The French banking group reported strong increase in global markets revenues in Q3 2024.

BNP Paribas has posted net revenues of €11.9 billion (US$13 billion) for the third quarter of 2024, an increase of 2.7% compared to the prior year quarter.

[Revenues were] particular strong in prime and stable overall in equity derivatives - Lars Machenil, CFO

Revenues were boosted by a strong quarter for the corporate & institutional banking (CIB) division – up 9.0% year-on-year (YoY) – driven by all three business lines, but especially the global markets’ unit where revenues, at €2 billion, increased by 12.4% versus Q3 2023.

Equity & prime services revenues were up 13.2% YoY, driven by prime services, particularly in the Americas and Asia Pacific.

‘[Revenues were] particular strong in prime and stable overall in equity derivatives,’ said Lars Machenil (pictured), group CFO, speaking during the presentation of the Q3 results on 31 October.

Fixed income, currency, and commodities (FICC) revenues increased by 11.8% compared to Q3 2023.

BNP Paribas: Global Markets - trend in revenues (€m)

Source: BNP Paribas

Commercial, personal banking & services (CPBS)

CPBS revenues, at €6.6 billion, decreased by 2.6% YoY, impacted by less favourable market conditions in the Belgian market, where BNPP has been adapting to a significant market disruption that could continue for a few quarters, according to Machenil.

‘Belgium is a point of attention,’ he said.

[In Belgium], our commercial strategy created in response to the market reaction to government bonds that matured in September has been to provide customers with medium-term certainty - Lars Machenil, CFO

End-of period deposits rose by 3.2% in Belgium versus Q3 2023, driven by the investment products offered when the one-year Belgian government bond that sold €22 billion matured.

‘[In Belgium], our commercial strategy created in response to the market reaction to government bonds that matured in September has been to provide customers with medium-term certainty rather than matching the short-term high-rate products in the market,’ said Machenil.

In August, BNP Paribas Fortis started a campaign aimed at its mass affluent and private banking clients, specifically designed to help recover lost deposits from the government bond. Since then, the bank launched, among others, five publicly offered callable cumulative notes – with coupons of between 3.65% and 4.15% pa – that attracted combined sales of €1.3 billion from Belgian investors, according to SRP data.

CPBS revenues rose in France (+1.6%), Italy (+3.3%) and Luxembourg (+2.8%), but were down 10.8% YoY in Europe-Mediterranean, despite good business drive in Poland.

In France, the bank introduced 236 publicly offered structured products worth an estimated €785m in the quarter, according to SRP data (Q3 2023: €915m from 295 products).
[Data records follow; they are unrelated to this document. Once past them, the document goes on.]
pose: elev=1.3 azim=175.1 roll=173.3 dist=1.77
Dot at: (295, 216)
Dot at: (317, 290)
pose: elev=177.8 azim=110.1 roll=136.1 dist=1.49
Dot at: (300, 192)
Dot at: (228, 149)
The structures, which were issued on the paper of the BNP Paribas Issuance BV vehicle, included 109 products linked to a single stock; 77 products linked to a single equity index; 30 products linked to a basket of shares; and 16 interest-linked products, among others.
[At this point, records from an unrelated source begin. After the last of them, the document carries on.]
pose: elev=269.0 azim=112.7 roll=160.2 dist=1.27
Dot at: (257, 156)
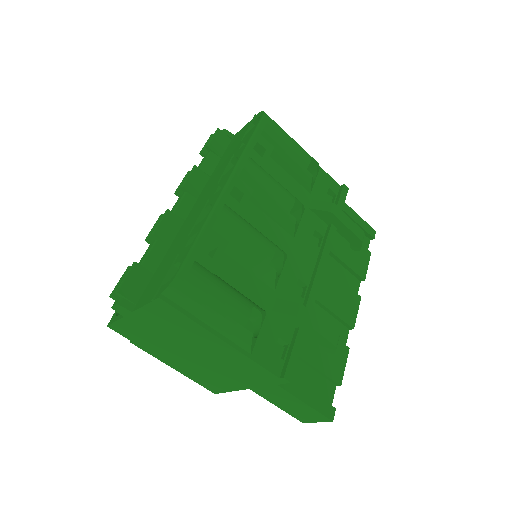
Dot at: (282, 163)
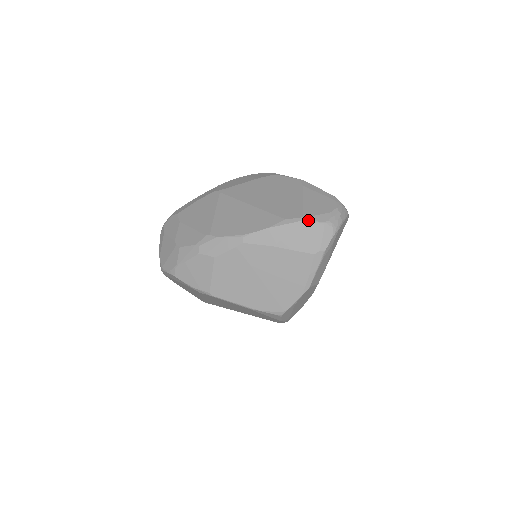
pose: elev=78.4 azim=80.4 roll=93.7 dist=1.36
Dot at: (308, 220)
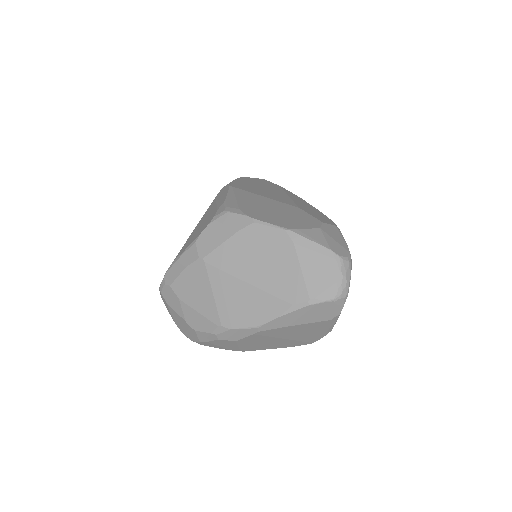
Dot at: (316, 302)
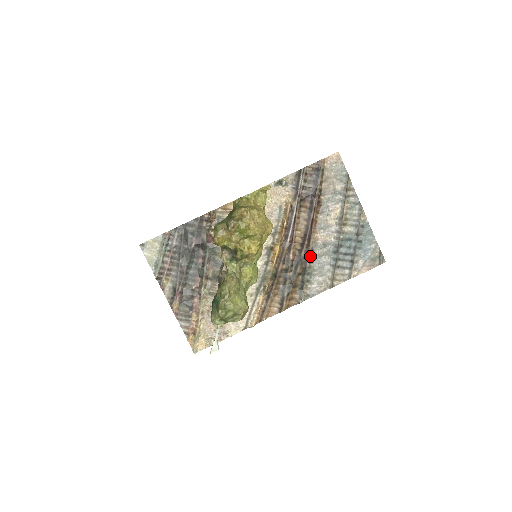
Issuance in Italy focused on autocalls and bonus certificates while in Poland BNPP was the number one issuer with a 26% share of the market on the back of 15 structured products worth approximately PLN370m (US$93m).

The bank’s Polish offering included Certyfikat strukturyzowany ‘Roczne Trio II’, a one-year capital protection certificate which is part of its green bond framework. The product is listed in Warsaw for PLN61.5m and offers a conditional coupon of 10% depending on the performance of the shares of Nvidia, Dell, and Renesas Electronics.

In Q3 2024, BNPP issued more than 3,300 structured products in total across 22 different jurisdictions. Other European markets where the bank was active included Switzerland (838 products), Germany (229), UK (28), and Sweden (27).

Outside of Europe, the bank was the manufacturing company behind 924 products issued in Taiwan; 116 products issued in Hong Kong SAR; and 878 unregistered notes in the US. The latter gathered US$1.6 billion, including US$720m that was invested in 338 products linked to the S&P 500.

IPS and private banking

Investment & protection services (IPS) achieved a strong quarter in asset management and insurance while wealth management revenues were stable compared to a high Q3 2023 base.

As of 30 September 2024, assets under management (AuM) came to €1.3 trillion (+8.7% versus end-Dec 2023) and broke down as follows: €616 billion in asset management and real estate; €456 billion in wealth management; and €272 billion in insurance.

At the end of September, BNP Paribas announced it had signed an agreement for the acquisition of HSBC’s private banking activities in Germany, with the ambition to position BNP Paribas Wealth Management among the top leading players in Germany and bringing its AuM to more than €40 billion.

The group’s immediately available liquidity reserve came to €467 billion as of 30 September 2024, equivalent to more than one year to manoeuvre in terms of wholesale funding.

The common equity Tier 1 ratio stood at 12.7% end-September, down by 30 basis points compared to 30 June 2024 but remaining far above supervisory review and evaluation process (SREP) requirements (10.27%) and the 12% group objective.